Gelb sehen und die Kupplung rauslassen ist praktisch eins. Nicht sanft, sachte, wohldosiert. Nein, einfach schnalzen lassen. Denn das gewaltige Drehmoment von 315 Newtonmetern reicht völlig aus. Und bis es über den monumentalen Primärantrieb und das spezielle Dragstergetriebe ans Hinterrad gelangt, der zehn Zoll breite und mit nur 0,4 bar Luft befüllte Reifen im eigens aufgetragenen Kleber hinter mächtigen Rauschschwaden Grip entwickelt und den G & R Dragster vorwärtskatapultiert, vergehen nur jene Bruchteile von Sekunden, in denen die Ampel von Gelb auf Grün springt. Es kommt aufs exakte Timing an beim Sprint auf der Quartermile. Hier, wo minimale Zeiteinheiten ausschlaggebend sind für Sieg oder Niederlage, ist Erfahrung gefragt. Und Coolness.

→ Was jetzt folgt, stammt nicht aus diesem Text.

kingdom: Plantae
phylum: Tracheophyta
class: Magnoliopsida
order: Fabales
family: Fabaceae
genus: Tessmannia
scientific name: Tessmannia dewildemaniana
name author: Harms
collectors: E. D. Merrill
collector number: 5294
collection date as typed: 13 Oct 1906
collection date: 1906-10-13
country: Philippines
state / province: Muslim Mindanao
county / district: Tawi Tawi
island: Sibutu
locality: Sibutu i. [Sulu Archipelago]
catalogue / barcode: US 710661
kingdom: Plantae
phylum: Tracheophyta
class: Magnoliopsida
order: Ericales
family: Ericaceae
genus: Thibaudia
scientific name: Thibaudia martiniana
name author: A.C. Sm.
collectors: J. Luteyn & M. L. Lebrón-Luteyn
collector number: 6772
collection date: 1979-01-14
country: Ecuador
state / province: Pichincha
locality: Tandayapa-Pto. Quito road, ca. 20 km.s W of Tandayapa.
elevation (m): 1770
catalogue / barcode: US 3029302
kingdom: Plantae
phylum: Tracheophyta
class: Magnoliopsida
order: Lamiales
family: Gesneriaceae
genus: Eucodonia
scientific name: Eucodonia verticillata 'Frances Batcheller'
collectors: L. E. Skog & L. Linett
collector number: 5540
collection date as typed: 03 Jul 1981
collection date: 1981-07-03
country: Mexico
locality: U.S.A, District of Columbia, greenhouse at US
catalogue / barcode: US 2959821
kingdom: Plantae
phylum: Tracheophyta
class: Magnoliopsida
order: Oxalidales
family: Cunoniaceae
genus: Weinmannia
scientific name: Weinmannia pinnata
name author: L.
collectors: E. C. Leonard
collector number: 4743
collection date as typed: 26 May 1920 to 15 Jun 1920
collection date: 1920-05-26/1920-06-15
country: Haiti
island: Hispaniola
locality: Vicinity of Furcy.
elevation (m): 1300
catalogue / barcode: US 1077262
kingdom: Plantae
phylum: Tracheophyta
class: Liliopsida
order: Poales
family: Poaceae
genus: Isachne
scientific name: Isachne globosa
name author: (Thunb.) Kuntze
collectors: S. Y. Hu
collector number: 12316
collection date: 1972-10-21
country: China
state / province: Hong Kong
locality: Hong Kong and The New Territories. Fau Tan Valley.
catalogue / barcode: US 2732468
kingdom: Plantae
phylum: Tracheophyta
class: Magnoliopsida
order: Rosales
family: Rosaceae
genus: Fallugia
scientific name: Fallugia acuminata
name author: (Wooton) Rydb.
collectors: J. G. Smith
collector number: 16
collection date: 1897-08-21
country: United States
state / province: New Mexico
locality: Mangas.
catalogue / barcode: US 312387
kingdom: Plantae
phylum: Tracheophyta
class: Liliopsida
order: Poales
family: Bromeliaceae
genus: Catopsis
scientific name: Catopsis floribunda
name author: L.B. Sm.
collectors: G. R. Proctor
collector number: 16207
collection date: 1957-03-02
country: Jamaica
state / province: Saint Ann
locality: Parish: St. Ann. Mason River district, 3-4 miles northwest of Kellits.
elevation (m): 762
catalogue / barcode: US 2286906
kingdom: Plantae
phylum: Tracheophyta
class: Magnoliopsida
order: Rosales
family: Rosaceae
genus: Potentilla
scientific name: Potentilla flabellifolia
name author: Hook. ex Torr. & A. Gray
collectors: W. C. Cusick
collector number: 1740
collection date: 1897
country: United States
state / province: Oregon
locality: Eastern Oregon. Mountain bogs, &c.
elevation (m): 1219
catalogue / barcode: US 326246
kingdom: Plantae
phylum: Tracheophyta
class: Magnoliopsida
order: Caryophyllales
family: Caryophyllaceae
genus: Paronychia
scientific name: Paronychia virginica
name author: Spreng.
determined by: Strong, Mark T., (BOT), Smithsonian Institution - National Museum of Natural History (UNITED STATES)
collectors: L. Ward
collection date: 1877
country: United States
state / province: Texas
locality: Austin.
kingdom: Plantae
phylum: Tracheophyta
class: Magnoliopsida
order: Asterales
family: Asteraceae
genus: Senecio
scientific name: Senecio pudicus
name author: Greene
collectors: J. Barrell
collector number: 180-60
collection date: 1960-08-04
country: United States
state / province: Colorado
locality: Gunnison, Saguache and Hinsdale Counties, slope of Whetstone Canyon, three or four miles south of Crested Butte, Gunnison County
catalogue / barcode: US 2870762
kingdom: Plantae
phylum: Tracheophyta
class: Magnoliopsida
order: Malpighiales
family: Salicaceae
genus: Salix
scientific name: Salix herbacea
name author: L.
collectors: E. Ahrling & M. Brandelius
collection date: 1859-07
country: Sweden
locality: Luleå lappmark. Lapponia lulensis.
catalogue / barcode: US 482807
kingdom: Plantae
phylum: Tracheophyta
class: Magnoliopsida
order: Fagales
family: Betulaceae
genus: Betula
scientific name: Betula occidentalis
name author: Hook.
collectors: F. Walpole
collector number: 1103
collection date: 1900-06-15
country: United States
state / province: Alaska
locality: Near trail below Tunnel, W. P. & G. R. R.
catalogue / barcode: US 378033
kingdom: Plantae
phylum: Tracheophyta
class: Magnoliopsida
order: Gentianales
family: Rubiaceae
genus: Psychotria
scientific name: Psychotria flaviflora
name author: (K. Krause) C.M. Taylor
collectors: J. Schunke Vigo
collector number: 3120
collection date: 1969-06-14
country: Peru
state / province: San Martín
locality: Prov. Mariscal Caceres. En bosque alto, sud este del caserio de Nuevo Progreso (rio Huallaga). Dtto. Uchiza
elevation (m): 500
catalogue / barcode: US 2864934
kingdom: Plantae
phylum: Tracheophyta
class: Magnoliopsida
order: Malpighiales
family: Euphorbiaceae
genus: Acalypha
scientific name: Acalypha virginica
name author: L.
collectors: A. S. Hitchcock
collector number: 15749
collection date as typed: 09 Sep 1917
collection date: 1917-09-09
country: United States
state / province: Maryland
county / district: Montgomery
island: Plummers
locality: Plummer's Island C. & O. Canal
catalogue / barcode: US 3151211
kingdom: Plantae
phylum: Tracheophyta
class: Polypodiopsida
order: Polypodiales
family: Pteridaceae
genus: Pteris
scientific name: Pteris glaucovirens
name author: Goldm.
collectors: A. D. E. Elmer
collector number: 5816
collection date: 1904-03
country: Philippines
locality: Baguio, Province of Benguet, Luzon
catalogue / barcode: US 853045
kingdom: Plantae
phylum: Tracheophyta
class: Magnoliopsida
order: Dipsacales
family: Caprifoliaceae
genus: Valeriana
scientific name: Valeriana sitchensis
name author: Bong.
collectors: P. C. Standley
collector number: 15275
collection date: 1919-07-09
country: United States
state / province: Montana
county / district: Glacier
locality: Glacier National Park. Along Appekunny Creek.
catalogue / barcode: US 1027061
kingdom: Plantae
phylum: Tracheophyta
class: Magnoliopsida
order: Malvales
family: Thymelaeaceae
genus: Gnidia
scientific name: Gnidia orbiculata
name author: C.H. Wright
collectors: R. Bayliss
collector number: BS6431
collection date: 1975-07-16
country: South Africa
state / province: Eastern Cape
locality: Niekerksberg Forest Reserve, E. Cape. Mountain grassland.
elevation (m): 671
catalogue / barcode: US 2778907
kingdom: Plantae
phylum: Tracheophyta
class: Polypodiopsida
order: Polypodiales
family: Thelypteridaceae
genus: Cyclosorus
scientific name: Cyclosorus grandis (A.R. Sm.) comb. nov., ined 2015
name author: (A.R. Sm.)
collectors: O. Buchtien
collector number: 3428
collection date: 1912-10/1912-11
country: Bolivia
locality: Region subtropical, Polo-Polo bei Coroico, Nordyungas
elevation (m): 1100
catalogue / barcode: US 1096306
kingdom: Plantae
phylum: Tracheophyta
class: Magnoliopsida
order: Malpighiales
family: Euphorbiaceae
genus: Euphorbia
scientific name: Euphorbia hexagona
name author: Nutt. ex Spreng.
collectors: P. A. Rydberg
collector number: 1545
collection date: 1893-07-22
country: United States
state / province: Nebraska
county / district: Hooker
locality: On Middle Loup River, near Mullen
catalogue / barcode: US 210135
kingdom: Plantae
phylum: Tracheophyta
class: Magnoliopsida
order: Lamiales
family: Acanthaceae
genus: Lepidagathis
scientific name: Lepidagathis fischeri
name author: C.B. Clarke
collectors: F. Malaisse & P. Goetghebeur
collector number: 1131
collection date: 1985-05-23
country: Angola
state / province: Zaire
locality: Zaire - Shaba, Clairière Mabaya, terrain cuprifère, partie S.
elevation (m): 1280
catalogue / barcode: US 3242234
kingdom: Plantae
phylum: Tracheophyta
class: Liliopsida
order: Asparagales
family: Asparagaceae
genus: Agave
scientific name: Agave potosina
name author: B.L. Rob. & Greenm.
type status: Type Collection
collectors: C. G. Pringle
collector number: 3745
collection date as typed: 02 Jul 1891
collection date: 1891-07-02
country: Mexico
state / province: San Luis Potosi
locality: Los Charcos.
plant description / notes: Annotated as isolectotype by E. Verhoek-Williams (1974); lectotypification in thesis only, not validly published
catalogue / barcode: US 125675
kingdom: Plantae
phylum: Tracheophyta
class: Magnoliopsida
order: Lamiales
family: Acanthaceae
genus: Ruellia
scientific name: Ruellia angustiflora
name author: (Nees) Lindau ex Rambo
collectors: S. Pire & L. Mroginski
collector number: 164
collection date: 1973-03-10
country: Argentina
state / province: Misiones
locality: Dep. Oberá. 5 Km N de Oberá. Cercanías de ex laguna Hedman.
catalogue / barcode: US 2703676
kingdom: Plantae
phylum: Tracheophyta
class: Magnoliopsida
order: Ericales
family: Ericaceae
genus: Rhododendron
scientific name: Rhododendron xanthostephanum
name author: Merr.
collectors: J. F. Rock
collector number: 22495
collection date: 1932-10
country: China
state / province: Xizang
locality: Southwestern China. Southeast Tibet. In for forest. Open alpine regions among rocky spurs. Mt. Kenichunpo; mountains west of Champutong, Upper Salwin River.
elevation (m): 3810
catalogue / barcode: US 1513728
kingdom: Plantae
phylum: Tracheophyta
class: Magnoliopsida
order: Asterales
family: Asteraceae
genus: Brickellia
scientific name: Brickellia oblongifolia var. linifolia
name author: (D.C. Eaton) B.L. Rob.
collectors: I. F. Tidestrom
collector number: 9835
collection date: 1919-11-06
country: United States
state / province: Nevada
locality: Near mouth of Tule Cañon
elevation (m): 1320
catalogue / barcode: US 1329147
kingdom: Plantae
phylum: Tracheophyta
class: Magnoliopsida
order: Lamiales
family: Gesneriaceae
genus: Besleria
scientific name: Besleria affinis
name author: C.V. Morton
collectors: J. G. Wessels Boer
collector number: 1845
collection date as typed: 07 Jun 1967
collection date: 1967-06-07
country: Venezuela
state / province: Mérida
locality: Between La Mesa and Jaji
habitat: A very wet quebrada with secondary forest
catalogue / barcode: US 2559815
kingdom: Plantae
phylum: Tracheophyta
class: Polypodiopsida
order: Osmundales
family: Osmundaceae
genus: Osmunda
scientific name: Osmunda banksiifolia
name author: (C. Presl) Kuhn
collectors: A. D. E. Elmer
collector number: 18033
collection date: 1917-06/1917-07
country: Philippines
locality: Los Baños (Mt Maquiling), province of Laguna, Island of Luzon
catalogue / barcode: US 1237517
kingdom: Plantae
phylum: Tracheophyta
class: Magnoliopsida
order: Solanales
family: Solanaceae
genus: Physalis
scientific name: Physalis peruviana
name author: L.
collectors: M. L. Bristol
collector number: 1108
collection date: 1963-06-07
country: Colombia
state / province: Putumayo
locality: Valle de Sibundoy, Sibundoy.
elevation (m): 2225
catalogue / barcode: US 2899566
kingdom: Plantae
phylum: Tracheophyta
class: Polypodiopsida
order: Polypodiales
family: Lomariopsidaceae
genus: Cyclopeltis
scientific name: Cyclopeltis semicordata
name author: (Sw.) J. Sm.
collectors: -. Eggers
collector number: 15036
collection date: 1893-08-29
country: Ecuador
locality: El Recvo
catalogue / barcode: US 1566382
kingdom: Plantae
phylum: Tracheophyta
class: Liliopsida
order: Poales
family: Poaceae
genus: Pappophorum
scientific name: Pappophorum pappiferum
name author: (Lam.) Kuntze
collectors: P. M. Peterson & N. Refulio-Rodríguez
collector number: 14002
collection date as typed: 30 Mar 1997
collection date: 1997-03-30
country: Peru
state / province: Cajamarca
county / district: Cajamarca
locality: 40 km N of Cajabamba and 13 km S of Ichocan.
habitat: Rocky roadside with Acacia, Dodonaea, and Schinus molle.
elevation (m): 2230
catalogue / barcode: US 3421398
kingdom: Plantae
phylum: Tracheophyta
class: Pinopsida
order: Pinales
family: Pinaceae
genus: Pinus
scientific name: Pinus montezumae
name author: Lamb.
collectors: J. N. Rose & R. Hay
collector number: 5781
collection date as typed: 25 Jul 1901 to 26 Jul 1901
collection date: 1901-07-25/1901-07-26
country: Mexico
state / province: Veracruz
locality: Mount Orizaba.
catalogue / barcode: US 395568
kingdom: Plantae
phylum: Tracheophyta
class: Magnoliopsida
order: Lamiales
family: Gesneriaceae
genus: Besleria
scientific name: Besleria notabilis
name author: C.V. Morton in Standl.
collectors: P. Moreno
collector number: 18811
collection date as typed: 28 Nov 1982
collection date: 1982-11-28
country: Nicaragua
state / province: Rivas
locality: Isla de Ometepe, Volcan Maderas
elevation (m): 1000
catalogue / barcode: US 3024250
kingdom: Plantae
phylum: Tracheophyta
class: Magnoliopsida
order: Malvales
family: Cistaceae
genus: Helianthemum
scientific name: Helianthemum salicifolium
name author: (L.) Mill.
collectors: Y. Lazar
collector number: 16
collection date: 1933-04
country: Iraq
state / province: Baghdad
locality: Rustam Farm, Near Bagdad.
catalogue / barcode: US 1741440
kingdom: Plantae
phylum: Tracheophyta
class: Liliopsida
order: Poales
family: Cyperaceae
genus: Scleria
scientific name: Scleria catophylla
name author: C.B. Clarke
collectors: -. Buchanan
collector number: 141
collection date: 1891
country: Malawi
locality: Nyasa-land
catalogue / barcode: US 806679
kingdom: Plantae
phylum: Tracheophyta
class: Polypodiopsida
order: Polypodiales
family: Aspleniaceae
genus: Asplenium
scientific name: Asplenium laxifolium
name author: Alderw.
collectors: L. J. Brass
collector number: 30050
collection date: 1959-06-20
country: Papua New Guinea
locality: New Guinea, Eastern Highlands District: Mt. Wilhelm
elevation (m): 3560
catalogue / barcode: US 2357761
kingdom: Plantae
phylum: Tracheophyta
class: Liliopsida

»Eigentlich entscheidet sich alles auf den ersten 60 Fuß«, erklärt Günther Sohn das Erfolgsrezept der Dragsterpiloten. Er muss es wissen, schließlich wurde er in der vergangenen Saison Zweiter in der TopGas Euroserie (siehe Seite ...). Und ist damit genau der Richtige, um zusammen mit MOTORRAD auf dem Hockenheimer Dragstrip ganz unterschiedliche Motorräder von der Suzuki GSX-R 1000 über die Kawasaki ZX-12R , die Harley-Davidson V-Rod , Yamahas Vmax und die KTM LC4 640 Supermoto maximal zu beschleunigen. Unmittelbarer Anlass der Sprint-Versammlung: die neue Harley V-Rod. Ein Motorrad mit Cruiseroutfit und Sportlerherz. Gebaut zum Beschleunigen. Ein ewig langer Radstand von rund 1,70 Metern, tiefer Schwerpunkt, fetter Hinterreifen. Ähnlichkeiten zu Sohns Dragster sind nicht zu übersehen.
Aber dann: gemessene 116 PS, rund 365 Kilogramm Lebendgewicht mit einem 80-Kilogramm-Fahrer. Hinsichtlich des Leistungsgewichts sehen andere besser aus. Eine Suzuki GSX-R 1000 zum Beispiel, mit echten 153 PS und 280 Kilo samt Fahrer. Das kommt der Sache doch schon näher. Oder das stärkste Serienmotorrad, die ZX-12R. 175 PS drückt sie auf die Prüfstandsrolle, wiegt allerdings auch deutlich mehr, während die bullige Vmax ähnlich ausgelegt ist wie die V-Rod und die quirlige KTM zwar nur 49 PS freisetzt, dafür aber mit 230 Kilogramm inklusive Fahrer das Leichtgewicht im Feld ist. So viel zu den Eckdaten.
Doch welche Faktoren spielen beim Run auf das letzte Zehntel denn nun die entscheidende Rolle? In der Theorie hat der Physiker Sir Isaac Newton bereits im 17. Jahrhundert mit der Formel F = m * a das Grundgesetz der Mechanik erkannt, nach dem die Beschleunigung eines Körpers von seiner Masse und der auf ihn einwirkenden Kraft abhängt. Folglich diktiert bei den Motorrädern das Fahrzeuggewicht und die Zugkraft am Hinterrad das Sprintvermögen. Die Zugkraft wiederum errechnet sich aus dem Drehmoment des Motors, der Übersetzung in den einzelnen Gängen und dem Halbmesser des Hinterreifens.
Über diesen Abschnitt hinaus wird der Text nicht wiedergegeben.